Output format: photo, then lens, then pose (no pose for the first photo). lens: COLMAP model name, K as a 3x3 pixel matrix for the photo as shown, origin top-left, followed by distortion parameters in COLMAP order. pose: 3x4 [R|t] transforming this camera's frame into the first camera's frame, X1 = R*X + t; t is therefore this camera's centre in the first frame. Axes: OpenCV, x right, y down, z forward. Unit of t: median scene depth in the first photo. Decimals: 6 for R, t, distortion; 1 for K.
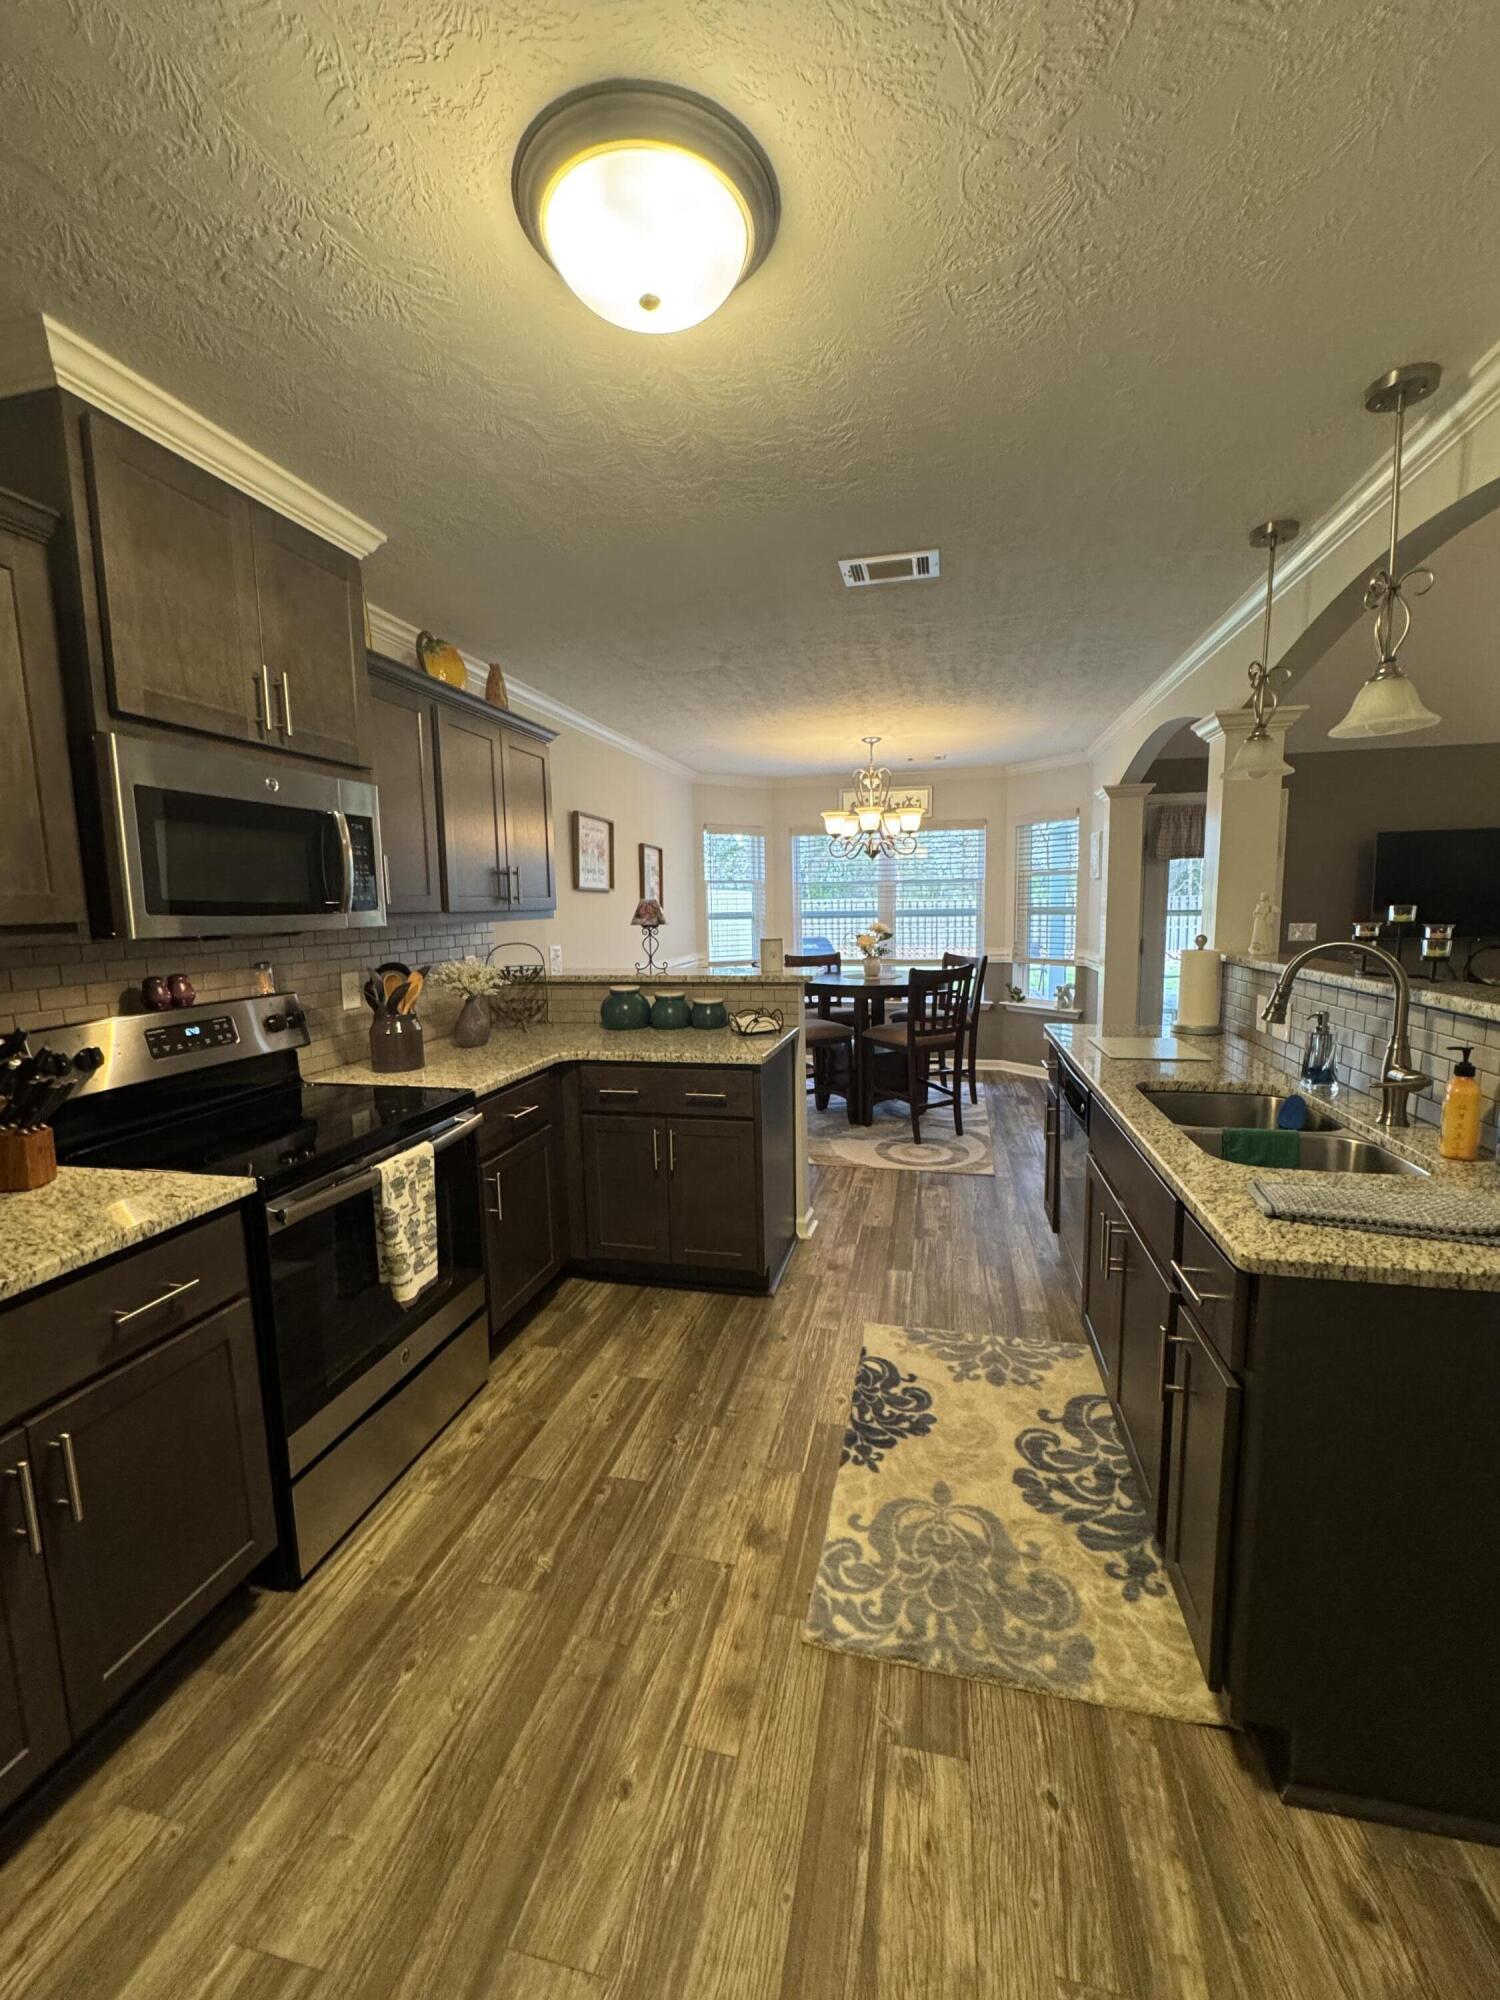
lens RADIAL K [[796.9, 0, 758.0], [0, 796.9, 998.1], [0, 0, 1]] dist [-0.003241, 0.001006]
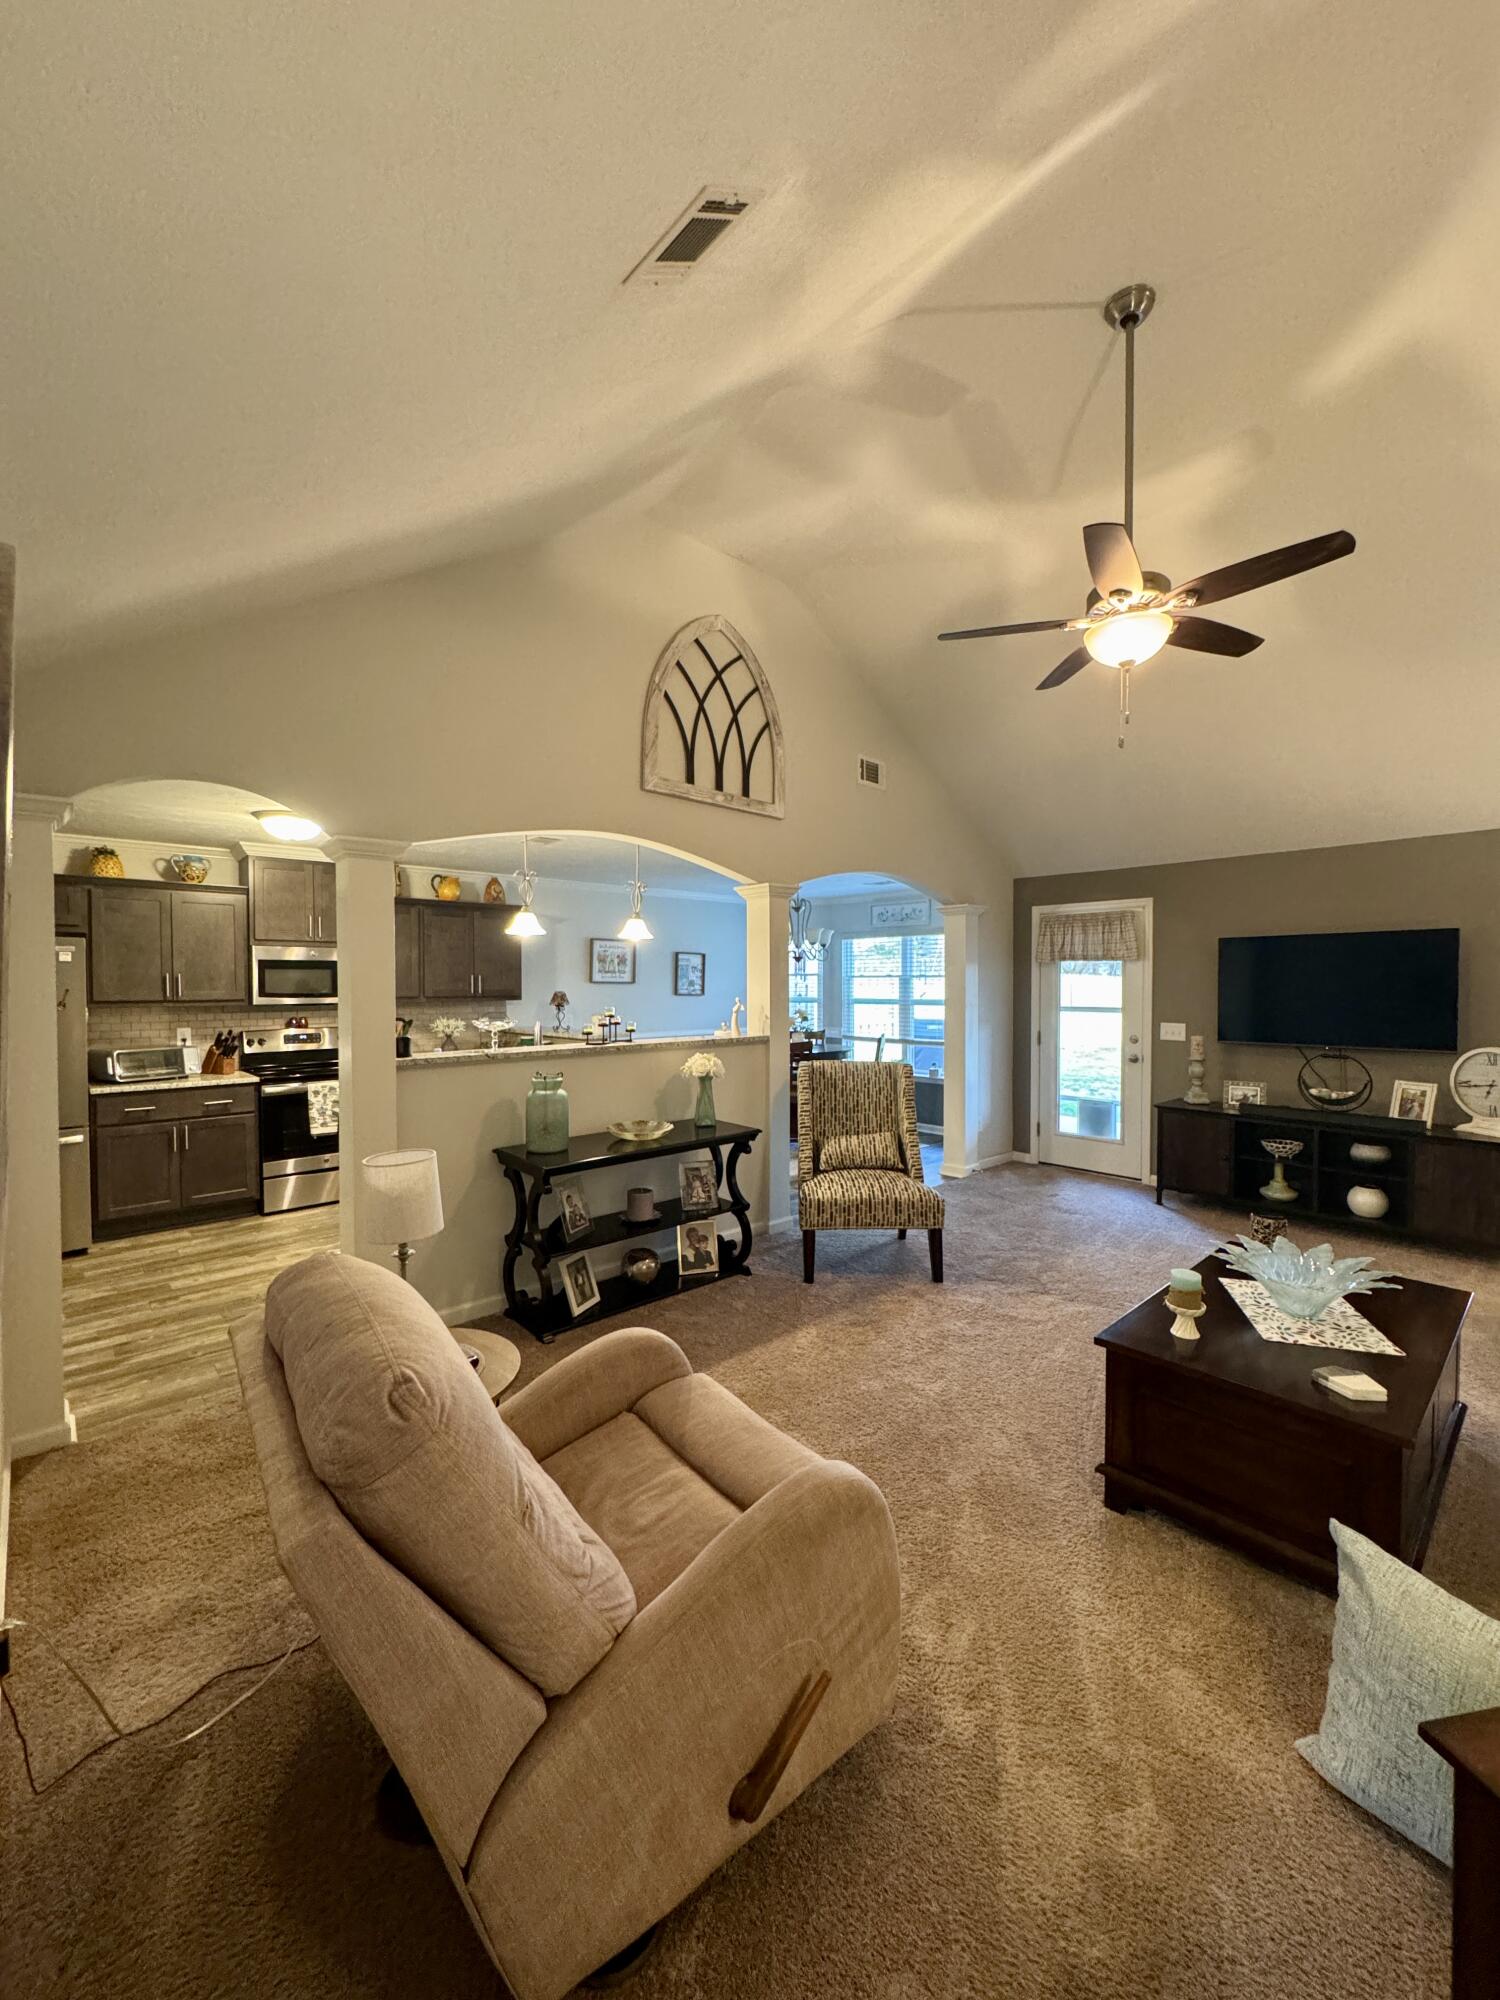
lens RADIAL K [[796.9, 0, 761.0], [0, 796.9, 998.3], [0, 0, 1]] dist [-0.003241, 0.001006]
pose [[0.828959, 0.027722, -0.558622, 2.344518], [-0.079926, 0.994392, -0.069257, -0.030855], [0.553570, 0.102060, 0.826526, -0.489049]]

#### EXERCISE BRIEF:
List every line of the listing above that contains the string "lens", treating uppercase and lowercase letters as different.

#### PROBLEM SOLUTION:
Output format: photo, then lens, then pose (no pose for the first photo). lens: COLMAP model name, K as a 3x3 pixel matrix for the photo as shown, origin top-left, followed by distortion parameters in COLMAP order. pose: 3x4 [R|t] transforming this camera's frame into the first camera's frame, X1 = R*X + t; t is therefore this camera's centre in the first frame. Axes: OpenCV, x right, y down, z forward. Unit of t: median scene depth in the first photo. Decimals: 6 for R, t, distortion; 1 for K.
lens RADIAL K [[796.9, 0, 758.0], [0, 796.9, 998.1], [0, 0, 1]] dist [-0.003241, 0.001006]
lens RADIAL K [[796.9, 0, 761.0], [0, 796.9, 998.3], [0, 0, 1]] dist [-0.003241, 0.001006]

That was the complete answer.